INPUT DATA |
———

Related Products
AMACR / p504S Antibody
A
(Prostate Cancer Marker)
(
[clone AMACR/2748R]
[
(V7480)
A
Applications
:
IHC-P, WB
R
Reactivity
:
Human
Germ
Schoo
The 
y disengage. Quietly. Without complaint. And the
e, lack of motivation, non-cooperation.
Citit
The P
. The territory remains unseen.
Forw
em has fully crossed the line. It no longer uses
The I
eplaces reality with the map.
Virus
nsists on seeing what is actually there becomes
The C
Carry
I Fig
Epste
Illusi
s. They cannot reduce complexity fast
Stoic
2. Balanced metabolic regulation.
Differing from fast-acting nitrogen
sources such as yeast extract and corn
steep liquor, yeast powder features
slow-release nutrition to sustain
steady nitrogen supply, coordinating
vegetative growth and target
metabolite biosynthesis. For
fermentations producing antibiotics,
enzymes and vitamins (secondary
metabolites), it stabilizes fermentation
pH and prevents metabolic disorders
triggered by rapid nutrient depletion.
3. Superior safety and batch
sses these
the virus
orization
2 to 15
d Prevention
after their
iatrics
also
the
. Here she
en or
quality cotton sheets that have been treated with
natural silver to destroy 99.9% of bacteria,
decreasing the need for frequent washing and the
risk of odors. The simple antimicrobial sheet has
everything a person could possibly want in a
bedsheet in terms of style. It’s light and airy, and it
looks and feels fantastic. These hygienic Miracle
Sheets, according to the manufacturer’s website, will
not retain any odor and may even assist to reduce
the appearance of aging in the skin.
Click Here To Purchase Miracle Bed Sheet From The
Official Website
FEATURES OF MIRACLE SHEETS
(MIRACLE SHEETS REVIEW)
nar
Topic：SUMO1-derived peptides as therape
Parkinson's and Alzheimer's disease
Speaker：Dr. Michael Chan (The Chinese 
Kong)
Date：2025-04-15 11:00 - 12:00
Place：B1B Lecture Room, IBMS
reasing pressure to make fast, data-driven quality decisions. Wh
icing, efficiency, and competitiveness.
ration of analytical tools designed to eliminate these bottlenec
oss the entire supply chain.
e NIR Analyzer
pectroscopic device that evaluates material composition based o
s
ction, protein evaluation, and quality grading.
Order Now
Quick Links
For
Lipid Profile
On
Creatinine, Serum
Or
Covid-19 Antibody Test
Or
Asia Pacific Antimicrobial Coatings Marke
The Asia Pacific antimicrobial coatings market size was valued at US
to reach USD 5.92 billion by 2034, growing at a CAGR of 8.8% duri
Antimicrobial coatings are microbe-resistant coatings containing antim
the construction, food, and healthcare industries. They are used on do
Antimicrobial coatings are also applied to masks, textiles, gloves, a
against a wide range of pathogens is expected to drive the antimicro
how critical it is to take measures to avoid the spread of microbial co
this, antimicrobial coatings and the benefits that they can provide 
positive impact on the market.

———

INSTRUCTIONS TO FOLLOW | In the preceding material, find each line holding the word "AMACR" and copy it out.

WORKED SOLUTION |
AMACR / p504S Antibody
[clone AMACR/2748R]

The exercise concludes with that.